Hoare gave her a drastically curtailed precis.
"You seem to have learned a great deal, Bartholomew, while on the North America station," she said. Her voice was slightly acid. "In addition, of course, to getting married. This 'burling' you described, for instance. Why, I should not be surprised to learn that you learned gambling as well as the other naughty habits-those I enjoy so much."
Hoare startled and gulped. His past, in fact, held a secret that, while it would not be held disgraceful in the eyes of the world, he preferred to keep to himself. Stationed in Halifax as second in a sloop during the closing days of the fratricidal American war, he had taken up cards. He had been almost as lucky at the table as he had been earlier in the rebellion, when he had snatched up a small fortune in prize money while still a mere midshipman.

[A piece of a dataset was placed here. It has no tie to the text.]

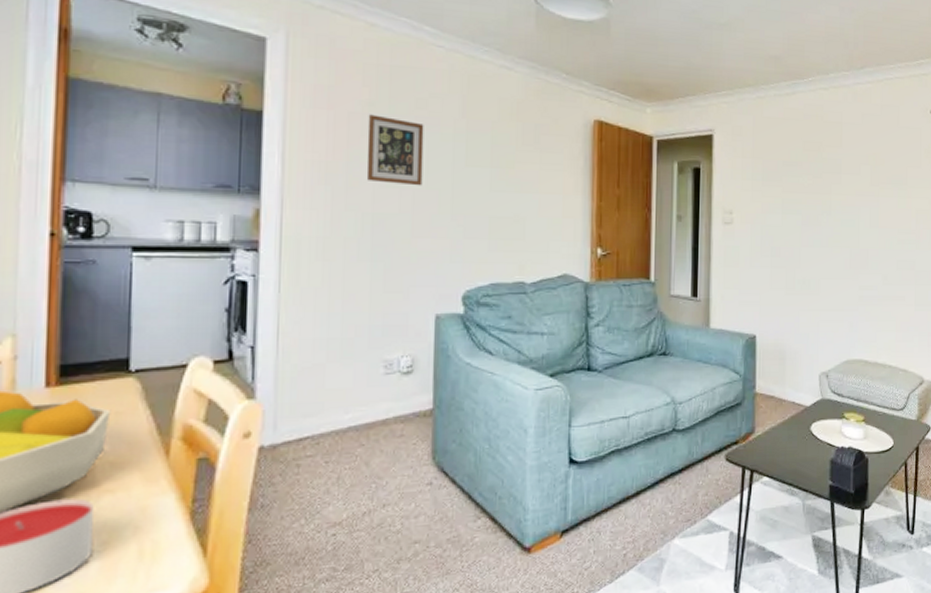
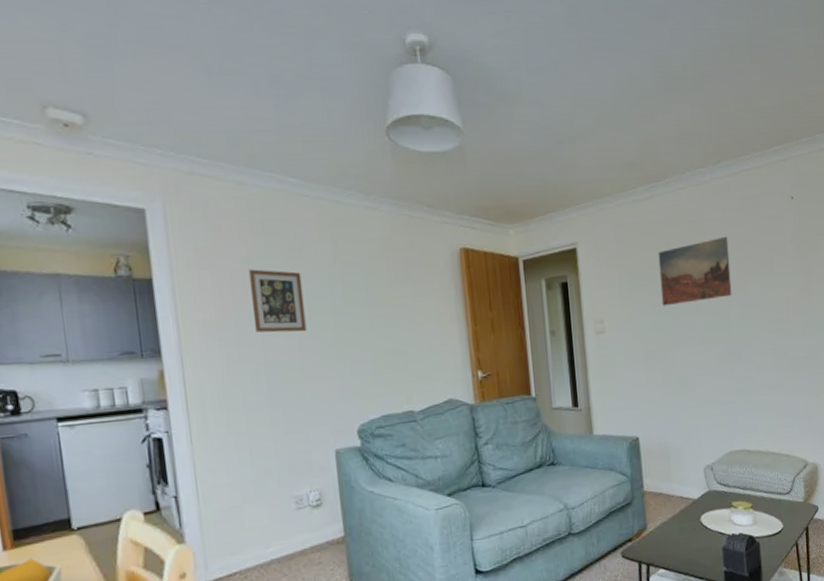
wall art: none [793,141,865,204] -> present [658,236,732,306]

However, his shame derived from neither the gambling itself nor his good fortune in it. The shame was that, wrongly accused of cheating by a spirited young French-Canadian seigneur who had lost heavily to him at a card game, honor had compelled him to call the man out. Georges-Louis Honore Laplace was an inexperienced stripling, though a creditable shot like most of his fellow countrymen, but Hoare had already been out almost as many times as he had years. In the ensuing encounter, he had missed his aim, which was to inflict a mere gentle chastisement, and had severely wounded his opponent.
During his long convalescence, young Laplace was attended by his slender younger sister Antoinette. Once, when duty allowed him ashore, young Bartholomew had visited his victim's sickbed below the Citadel, met the sister, and lost his heart to her.